Important Notice from AspDotNetStorefront
It is with dismay that we report that we have been forced, through the action of hackers, to shut off write-access to this forum. We are keen to leave the wealth of material available to you for research. We have opened a new forum from which our community of users can seek help, support and advice from us and from each other. To post a new question to our community, please visit: http://forums.vortx.com
Results 1 to 4 of 4

Thread: Password encryption

  1. 01-11-2011, 08:25 AM #1
    jimsawyers is offline Junior Member
    Join Date
    Jul 2008
    Posts
    26

    Default Password encryption

    Has anyone had experience decrypting the aspdotnetstorefront password in php? We are integrating with a PHP site and want to share login data.
    Thx,
    Jim
  2. 01-11-2011, 01:41 PM #2
    webopius is offline Senior Member
    Join Date
    Nov 2008
    Location
    London, UK
    Posts
    440

    Default

    I'm happy to be corrected but I don't think the passwords can be easily decrypted.

    Running two sites side by side and sharing Customer logins is fairly complex but can be done. In outline, here's what you do:

    - Use the non-ASPDNSF site as the master site for logging in/logging out.

    - Redirect the ASPDNSF signin and signout pages to the non-ASPDNSF site login/logout pages

    - Write some new code in the ASPDNSF site that can receive requests to login,logout,create and change Customers. *Important*. Ensure this code can only be called by the trusted non-ASPDNSF site. You can write this as a standard .ASPX page, or as a Web Service. Look at the existing ASPDNSF signin.ascx code in /controls for hints on how to log a Customer in.

    - On the non-ASPDNSF site, once a customer logs in, make a call to the module described above to request that the Customer is logged in (we use JQuery Ajax calls for this).

    - Now, when the customer goes to the ASPDNSF site, they are already logged in

    - As above for logging out.

    The advantage is that you never have to share password info between the sites, Customer data in ASPDNSF remains secure and you can continue to use ASPDNSF to log customers in, you're just doing it via an Ajax request rather than a direct login.
    Webopius.com: ASPDotNetStorefront web development and ecommerce project management
    Webopius is now a Sage Pay Approved Partner
  3. 01-11-2011, 07:25 PM #3
    jimsawyers is offline Junior Member
    Join Date
    Jul 2008
    Posts
    26

    Default

    Thanks for the reply. Unfortunately I have to use the aspdnsf logins because we have many customers already using that. So I'm looking more of a solution that can validate a customer's username/password and tell me it's good so that I can log them into the php side. I prefer to not have duplicate user tables in two systems and make changes in php to validate the user.

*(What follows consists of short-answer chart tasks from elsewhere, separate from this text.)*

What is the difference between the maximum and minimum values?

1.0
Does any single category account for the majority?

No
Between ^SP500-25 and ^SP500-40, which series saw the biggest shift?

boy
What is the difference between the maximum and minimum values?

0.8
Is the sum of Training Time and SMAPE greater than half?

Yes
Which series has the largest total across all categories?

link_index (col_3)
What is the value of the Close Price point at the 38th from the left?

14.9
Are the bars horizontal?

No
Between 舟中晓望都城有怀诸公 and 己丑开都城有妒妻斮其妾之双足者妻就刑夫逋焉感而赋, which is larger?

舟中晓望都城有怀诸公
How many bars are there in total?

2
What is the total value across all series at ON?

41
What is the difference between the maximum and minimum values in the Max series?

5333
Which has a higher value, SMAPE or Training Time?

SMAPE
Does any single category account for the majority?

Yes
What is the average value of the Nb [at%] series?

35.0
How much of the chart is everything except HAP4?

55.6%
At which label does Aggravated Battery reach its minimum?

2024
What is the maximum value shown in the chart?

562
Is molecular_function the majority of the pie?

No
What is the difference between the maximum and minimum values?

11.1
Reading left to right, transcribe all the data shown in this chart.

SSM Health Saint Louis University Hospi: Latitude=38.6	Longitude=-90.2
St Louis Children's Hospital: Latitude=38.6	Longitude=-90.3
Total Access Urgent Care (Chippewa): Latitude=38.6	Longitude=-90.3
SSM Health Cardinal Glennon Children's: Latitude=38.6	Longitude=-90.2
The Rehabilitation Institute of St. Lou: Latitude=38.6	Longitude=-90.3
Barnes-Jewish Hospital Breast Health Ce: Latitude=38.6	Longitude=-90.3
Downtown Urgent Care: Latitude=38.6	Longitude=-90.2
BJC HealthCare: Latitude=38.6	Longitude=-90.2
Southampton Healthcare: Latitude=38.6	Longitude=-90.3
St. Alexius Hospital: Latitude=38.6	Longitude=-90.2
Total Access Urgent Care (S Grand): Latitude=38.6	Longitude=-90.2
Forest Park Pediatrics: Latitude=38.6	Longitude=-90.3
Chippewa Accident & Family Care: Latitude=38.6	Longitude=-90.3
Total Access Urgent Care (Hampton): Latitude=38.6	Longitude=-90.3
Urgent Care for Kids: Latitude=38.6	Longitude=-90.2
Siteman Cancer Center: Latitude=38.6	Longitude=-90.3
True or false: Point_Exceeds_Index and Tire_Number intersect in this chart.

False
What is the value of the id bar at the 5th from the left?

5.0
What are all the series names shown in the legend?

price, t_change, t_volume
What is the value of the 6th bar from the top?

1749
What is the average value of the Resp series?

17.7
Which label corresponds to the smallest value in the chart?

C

    In researching more, it appears I can instantiate a .net dll in php (such as the aspdotnetstorefrontencrypt.dll). I'm currently heading down that path. If you've had any experience with this, or have other ideas, please let me know.
    Thx,
    Jim
  4. 01-11-2011, 08:40 PM #4
    tommytl is offline Member
    Join Date
    Sep 2008
    Posts
    34

    Default

    I'm interested in this too. I am developing a php based sub site that I want to import my customer's logins and passwords. Let me know if you find anything.